Paula has been an environmental activist since the age of eleven. “I remember in fourth grade, we had very nice trees on the way to our school and at some point they were chopped down. And they were beautiful trees! Why did they chop them down? And then I talked to my teachers and my classmates and I started writing a letter to the mayor and collecting signatures to start planting trees again.”
In 2018, young creative Paula – who loves hiking and riding horses in the mountains in Transylvania – started a Fridays For Future (FFF) youth climate strike group in her town, Sibiu. Police reaction to a protest Paula proposed would eventually begin to force a change in constitutional law in Romania on the right to peaceful protest.
On 29 November 2019, police in Sibiu fined then 14 year-old Paula’s mother for turning a FFF strike into a small march through a Christmas market. In Romania, if you want to hold a legal demonstration, you have to make a request to the mayor’s office. As Paula was a minor, Paula’s mother put in the application. The change of plan was partly down to spontaneous participation from local people, partly because of rain.
Her group wrote an open letter to the mayor, asking for a carbon reduction plan for the city to 2030, fewer cars, green energy, a cleanup of the local river, and eco-education.

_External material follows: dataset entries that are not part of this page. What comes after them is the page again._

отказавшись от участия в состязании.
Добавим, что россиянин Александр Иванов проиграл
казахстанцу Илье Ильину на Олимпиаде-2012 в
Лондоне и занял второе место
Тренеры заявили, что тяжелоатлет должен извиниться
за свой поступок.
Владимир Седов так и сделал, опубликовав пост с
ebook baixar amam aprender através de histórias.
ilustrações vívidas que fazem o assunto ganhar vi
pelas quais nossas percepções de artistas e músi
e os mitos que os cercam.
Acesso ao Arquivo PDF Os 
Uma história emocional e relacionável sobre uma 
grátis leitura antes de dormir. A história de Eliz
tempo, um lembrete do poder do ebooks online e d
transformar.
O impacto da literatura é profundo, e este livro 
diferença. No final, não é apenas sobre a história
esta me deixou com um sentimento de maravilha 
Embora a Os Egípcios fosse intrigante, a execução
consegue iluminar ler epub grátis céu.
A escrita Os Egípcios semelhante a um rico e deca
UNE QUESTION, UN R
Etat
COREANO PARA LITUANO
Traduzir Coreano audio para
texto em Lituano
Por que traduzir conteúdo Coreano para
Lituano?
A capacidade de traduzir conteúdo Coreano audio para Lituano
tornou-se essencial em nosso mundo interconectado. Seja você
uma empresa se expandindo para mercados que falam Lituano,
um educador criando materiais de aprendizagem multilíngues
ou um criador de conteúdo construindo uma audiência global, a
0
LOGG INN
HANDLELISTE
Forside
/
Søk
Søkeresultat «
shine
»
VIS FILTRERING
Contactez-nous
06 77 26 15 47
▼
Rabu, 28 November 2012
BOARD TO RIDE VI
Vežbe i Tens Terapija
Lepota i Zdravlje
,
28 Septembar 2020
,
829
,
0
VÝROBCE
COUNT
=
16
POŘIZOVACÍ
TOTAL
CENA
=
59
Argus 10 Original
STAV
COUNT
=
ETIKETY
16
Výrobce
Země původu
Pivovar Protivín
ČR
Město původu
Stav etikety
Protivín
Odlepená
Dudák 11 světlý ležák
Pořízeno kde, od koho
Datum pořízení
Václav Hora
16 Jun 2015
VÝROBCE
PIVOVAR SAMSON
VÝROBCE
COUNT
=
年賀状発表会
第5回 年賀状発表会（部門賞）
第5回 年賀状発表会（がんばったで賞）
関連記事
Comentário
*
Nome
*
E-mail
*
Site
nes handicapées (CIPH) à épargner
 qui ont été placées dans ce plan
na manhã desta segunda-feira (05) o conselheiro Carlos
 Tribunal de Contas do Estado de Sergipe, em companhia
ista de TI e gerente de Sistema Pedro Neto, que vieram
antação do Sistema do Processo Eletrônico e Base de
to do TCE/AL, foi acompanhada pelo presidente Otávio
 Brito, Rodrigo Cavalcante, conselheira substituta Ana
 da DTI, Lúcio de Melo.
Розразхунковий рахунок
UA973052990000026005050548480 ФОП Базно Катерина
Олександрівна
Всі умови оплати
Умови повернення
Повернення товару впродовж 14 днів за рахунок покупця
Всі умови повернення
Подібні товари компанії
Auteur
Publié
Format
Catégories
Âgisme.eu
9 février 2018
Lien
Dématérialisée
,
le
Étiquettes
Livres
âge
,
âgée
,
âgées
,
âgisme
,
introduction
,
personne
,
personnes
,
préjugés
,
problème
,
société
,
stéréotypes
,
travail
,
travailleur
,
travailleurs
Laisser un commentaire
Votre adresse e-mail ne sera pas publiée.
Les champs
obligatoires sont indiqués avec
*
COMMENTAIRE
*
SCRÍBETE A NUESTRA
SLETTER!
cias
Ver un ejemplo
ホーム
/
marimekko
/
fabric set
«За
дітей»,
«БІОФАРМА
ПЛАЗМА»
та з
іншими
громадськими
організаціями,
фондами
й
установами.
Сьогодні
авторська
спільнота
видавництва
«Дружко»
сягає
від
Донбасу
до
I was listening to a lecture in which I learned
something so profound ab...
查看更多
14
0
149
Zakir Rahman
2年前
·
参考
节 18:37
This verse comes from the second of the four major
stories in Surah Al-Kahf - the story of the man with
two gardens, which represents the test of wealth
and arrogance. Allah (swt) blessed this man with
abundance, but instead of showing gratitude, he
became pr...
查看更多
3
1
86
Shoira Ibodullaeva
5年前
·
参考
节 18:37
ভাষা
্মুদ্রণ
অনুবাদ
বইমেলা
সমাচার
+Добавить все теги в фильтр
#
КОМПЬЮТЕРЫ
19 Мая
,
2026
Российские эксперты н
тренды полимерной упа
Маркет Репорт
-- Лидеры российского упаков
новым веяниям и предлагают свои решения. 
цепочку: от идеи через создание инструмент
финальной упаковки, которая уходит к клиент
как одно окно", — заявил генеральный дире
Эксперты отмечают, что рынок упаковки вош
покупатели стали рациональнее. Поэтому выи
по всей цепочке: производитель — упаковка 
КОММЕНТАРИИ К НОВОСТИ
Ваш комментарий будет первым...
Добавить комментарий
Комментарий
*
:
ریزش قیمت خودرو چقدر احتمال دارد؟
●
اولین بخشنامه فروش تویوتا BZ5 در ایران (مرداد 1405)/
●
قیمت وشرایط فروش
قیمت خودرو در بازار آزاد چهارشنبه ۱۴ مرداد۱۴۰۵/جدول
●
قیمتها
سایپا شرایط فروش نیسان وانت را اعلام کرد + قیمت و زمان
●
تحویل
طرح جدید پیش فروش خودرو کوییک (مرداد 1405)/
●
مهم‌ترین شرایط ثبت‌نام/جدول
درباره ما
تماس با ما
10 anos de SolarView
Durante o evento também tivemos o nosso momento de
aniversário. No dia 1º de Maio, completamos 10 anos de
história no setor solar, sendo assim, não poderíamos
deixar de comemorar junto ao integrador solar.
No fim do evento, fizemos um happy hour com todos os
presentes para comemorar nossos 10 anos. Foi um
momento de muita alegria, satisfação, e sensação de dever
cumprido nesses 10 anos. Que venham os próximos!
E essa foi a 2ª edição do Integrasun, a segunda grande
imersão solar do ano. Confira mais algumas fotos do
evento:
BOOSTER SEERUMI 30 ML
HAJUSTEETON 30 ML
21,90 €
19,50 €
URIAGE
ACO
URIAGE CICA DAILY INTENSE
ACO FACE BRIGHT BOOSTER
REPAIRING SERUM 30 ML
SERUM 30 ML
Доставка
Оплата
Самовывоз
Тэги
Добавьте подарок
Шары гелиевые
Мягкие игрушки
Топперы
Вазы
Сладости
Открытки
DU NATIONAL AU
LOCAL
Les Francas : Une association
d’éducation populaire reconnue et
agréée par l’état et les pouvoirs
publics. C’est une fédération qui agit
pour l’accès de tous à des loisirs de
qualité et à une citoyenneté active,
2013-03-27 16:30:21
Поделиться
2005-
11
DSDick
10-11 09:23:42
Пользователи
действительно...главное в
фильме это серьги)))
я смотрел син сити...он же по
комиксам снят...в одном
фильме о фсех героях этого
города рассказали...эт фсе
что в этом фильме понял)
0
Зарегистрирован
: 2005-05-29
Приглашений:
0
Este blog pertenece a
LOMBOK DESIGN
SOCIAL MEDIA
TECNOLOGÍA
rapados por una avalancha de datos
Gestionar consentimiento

Paula’s FFF strike had mobilised around 100 protesters. “We sang these beautiful strike songs. And then we started collecting signatures for this letter, too. There was the Christmas market, and we took the banners and there was a guy who had a very good voice, and he shouted the chants. And then we walked this group of people through the Christmas market. It was very empowering, that moment there.”
Police waited until the end of the peaceful protest to issue the punitive charge of 1000lei (€205). The police had come to tell her mother, “Do you know that this isn’t legal?”, referring to the diversion from the planned route in the application.
Paula felt angry. “Why shouldn’t it be legal? It is our right to protest!”
The rules for protest were already restrictive. For Paula the message was clear – “that we just stay there and shut our mouth and maybe have a little paper, but not a banner. Not at all. Nothing. Just stay there and hopefully nobody sees.”
“I felt angry because they fine us and we are a bunch of kids, actually, and they do nothing to get the people who actually harm the environment. You know, we have a big problem with illegal cutting of trees in Romania? They fine the wrong people! I don’t even know what they want to do. Do they want to silence us? But that’s not the point of democracy and we want a democracy. It doesn’t make sense.”
Greenpeace Romania lawyers have been lending a helping hand with contesting the fine – and the constitutionality of the law itself. The 1991 law was older than most of the protesters present. It places absurd obligations and responsibilities on organisers, obligations which for spontaneous protests are impossible to respect. They are now waiting on the Romanian Constitutional court to rule on this law.
How does Paula feel about her protest starting this conversation in Romania’s constitutional courts? Characteristically, she says that “it’s very empowering to know that maybe you don’t plan things to happen and then they do. And then you are like, wow, how did this happen?”
Even the coronavirus crisis didn’t dampen Paula’s spirit for creative activism. During lockdown, she used her passion for writing to compile a book, an “ABC for people who are interested in climate. It’s about the attitude of caring, especially for the environment and tips on the different subjects. And little stories that I wrote. It was nice to be able to use the lockdown time efficiently.”
And on Friday 19th March 2021, Paula went to another school strike for climate – this time, a flash mob. “We have a bridge that’s called the bridge of lying, kind of. And that I think that we thought it would be very symbolic to make the strike there, about empty promises.”